[Please note: The Client’s name and case key details may have been altered to preserve the identity of the client. This Success Story is not intended to be an offer of service or case plan. Every case is unique. The Success Story is presented for information purposes only.]
In 2015, a woman from Mexico in her late 30’s named Delores came to the United States came to the United States on an F1 visa to complete her education at a noted college/university in Northeast Ohio.
During the process of earning her degree, Delores, an excellent student, did an internship at a prestigious firm whose owners/managers were so impressed by her performance that they decided to sponsor her for an H-1B visa; an employer-based green card; and to help her obtain legal permanent residency with the help of the Cleveland office of Margaret W. Wong & Associates, LLC.
Our team made sure all the procedures set forth by the U.S. Department of Labor were correctly followed and by November of 2019, we were able to file an I-485 (Application for Legal Permanent Residency) on Delores’ behalf.
Needless to say, Delores was quite excited not only because she looked forward to having a green card and, later, U.S. citizenship but because she had recently re-kindled her relationship with her daughter Vivia with whom she had been estranged for the last several years.
Vivia had entered the United States on a B-2 visa which she had overstayed and, by her own admission, had misused chemical substances for an extended period. Thankfully though, with the help of counseling, Vivia was able to finally get her life together and was now working full-time and doing quite well.
Accordingly, Delores booked a meeting with the Margaret W. Wong & Associates, LLC. Wong team to see if there was anything that she could do to help her twenty-year old daughter obtain a green card too.
Let it be noted that at this point, since she was under age twenty-one, Vivia was still considered a “child” under the auspices of the USCIS; however, in just over a year’s time she would be twenty-one on December 28th, 2020.
To be sure, the process of a parent sponsoring a son/daughter is easier if the offspring qualifies as a “child” but if the offspring is twenty-one years old or older there certainly is a pathway but it could take years.
Due to Vivia’s age, our team reasoned that there was no way that Delores could obtain a green card in time to sponsor Vivia and complete the process before the young woman’s twenty-first birthday.
But, we also reasoned that if Delores could get her green card in time to file an I-130 (Petition for Alien Relative) on behalf of her daughter before the latter turned twenty-one, we could ask that the Child Status Protection Act of 2002 be applied which would freeze Vivia’s age at twenty, but this was up to the discretion of USCIS which weighed each case individually.
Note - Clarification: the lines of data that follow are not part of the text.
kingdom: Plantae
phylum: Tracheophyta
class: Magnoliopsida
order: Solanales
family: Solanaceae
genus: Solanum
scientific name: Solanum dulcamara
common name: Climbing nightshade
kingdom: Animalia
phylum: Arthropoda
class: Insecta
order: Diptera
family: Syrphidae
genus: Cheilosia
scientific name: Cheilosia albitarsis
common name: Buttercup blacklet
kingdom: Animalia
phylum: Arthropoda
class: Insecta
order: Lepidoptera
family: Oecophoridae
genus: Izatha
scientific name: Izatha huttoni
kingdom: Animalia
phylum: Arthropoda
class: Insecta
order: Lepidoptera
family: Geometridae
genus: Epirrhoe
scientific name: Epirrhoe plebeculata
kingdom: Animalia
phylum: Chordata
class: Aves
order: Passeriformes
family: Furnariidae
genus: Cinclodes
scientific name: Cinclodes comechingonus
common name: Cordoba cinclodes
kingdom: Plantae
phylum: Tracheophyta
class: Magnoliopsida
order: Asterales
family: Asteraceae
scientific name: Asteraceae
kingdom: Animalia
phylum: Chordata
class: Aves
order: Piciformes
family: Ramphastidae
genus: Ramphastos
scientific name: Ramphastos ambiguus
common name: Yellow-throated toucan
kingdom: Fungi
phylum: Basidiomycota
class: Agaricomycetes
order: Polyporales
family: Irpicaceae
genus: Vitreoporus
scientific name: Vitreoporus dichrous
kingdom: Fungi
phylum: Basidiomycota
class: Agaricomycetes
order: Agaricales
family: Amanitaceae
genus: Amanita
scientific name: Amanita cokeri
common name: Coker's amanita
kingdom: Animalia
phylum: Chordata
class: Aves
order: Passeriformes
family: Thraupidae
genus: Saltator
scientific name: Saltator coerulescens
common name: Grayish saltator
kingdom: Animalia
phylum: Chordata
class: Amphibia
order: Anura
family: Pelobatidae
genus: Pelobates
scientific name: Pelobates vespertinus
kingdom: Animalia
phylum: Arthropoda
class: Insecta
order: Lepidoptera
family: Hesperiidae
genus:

As it turned out, Delores was not granted a green card until November of 2020. Nevertheless, our team had the paperwork all ready to go so we were able to file the I-130 for Vivia before her twenty-first birthday.
What will happen next is unclear but we consider this to be a success story because Vivia is a very mature young woman who is very happy and thankful that her mother is now a green card holder and has a pathway to U.S. citizenship in 2023.
As for herself, Vivia is now working with us to prepare a 601A waiver regarding overstaying her visa which is a necessary element to obtaining a green card.
No doubt, Vivia is determined to achieve legal permanent residency for herself and told us that “if it takes years, then it takes years!”